Re: Thesaurus

t-markl@microsoft.com
Tue, 1 Aug 95 12:31:03 PDT

|From: DAVID JOHN CONIAM <B096770@idea.csc.cuhk.hk>
|To: <corpora@hd.uib.no>
|Subject: Thesaurus
|Date: Tuesday, 1 August 1995 7:27AM
|
|Can anyone point me to ftp sites where there are downloadable
|English thesauruses? I have heard that Roget's is available.

Hi David,

You have at least a couple of options:

1) Use WordNet, a freely available lexical taxonomy consisting
of small synonym sets (about 4 words in each) linked by various
semantic relations (ISA, HAS_PART, etc).
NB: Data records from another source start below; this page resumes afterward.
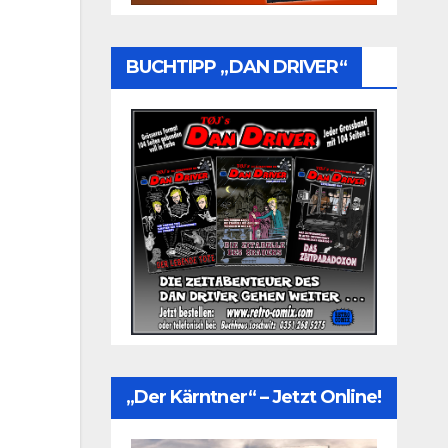
BUCHTIPP „DAN DRIVER“
„Der Kärntner“ – Jetzt Online!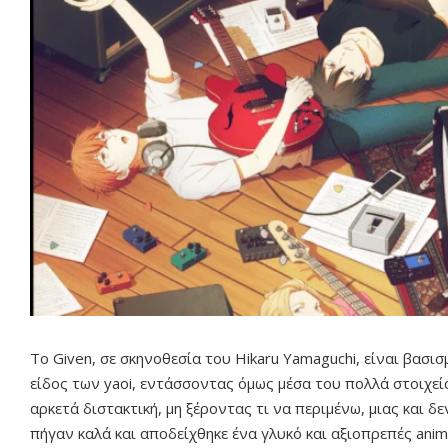
Το Given, σε σκηνοθεσία του Hikaru Yamaguchi, είναι βασι
είδος των yaoi, εντάσσοντας όμως μέσα του πολλά στοιχεία
αρκετά διστακτική, μη ξέροντας τι να περιμένω, μιας και δ
πήγαν καλά και αποδείχθηκε ένα γλυκό και αξιοπρεπές ani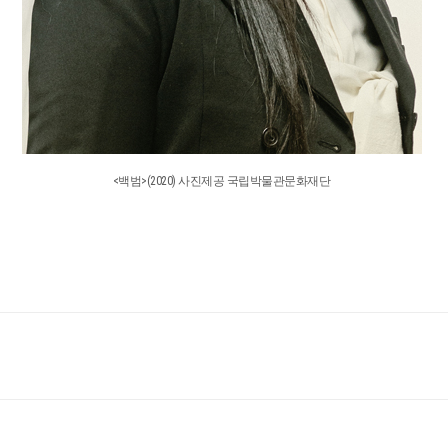
<백범>(2020) 사진제공 국립박물관문화재단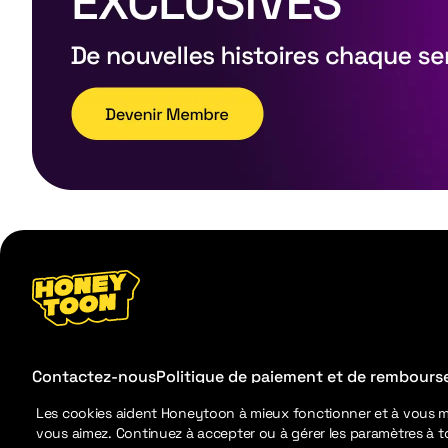
Contactez-nous
Politique de paiement et de rembour
Les cookies aident Honeytoon à mieux fonctionner et à vous 
vous aimez. Continuez à accepter ou à gérer les paramètres à 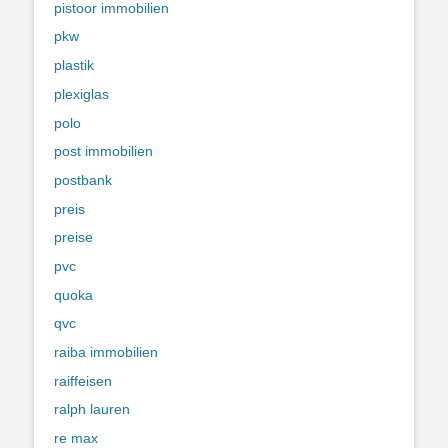
pistoor immobilien
pkw
plastik
plexiglas
polo
post immobilien
postbank
preis
preise
pvc
quoka
qvc
raiba immobilien
raiffeisen
ralph lauren
re max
This was developed
by George Miller (1990) and associates. It contains around 167,000
word senses, including nouns, verbs, adjectives and adverbs.
ftp://clarity.princeton.edu/pub/wordnet/wn1.5unix.tar.gz.a

2) Use Roget's 1911 Thesaurus from Project Gutenburg consisting
of 1043 categories, each containing nouns, verbs, adjectives, adverbs
and phrases. There are an average of 34 single-word nouns in each.
This was entered by Patrick Cassidy of Micra Inc. The file is in human
readable form and so requires quite a bit of massaging to get a machine
tractable version. I have done this already for the nouns (see Lauer, 1995;
Resnik, 1995), and if anyone would like to use my version, please email me
and I will try to get back to you as soon as I can.
ftp://mrcnext.cso.uiuc.edu/etext/etext91/roget13a.txt

Hope this is of use to people out there.

Best wishes,
Mark Lauer
Microsoft Institute
Sydney, Australia

Miller, G. (1990) WordNet: An On-line Lexical Database.
In International Journal of Lexicography, Vol. 3(4).

Lauer, M. (1995) Corpus Statistics Meet
The Compound Noun: Some Empirical Results.
In Proceedings of the 33rd Annual Meeting
of the Association for Computational Linguistics,
Cambridge, MA.

Resnik, P. (1995) Disambiguating Noun Groupings
with Respect to WordNet Senses
In Proceedings of the Third Workshop on Very Large Corpora,
Cambridge, MA.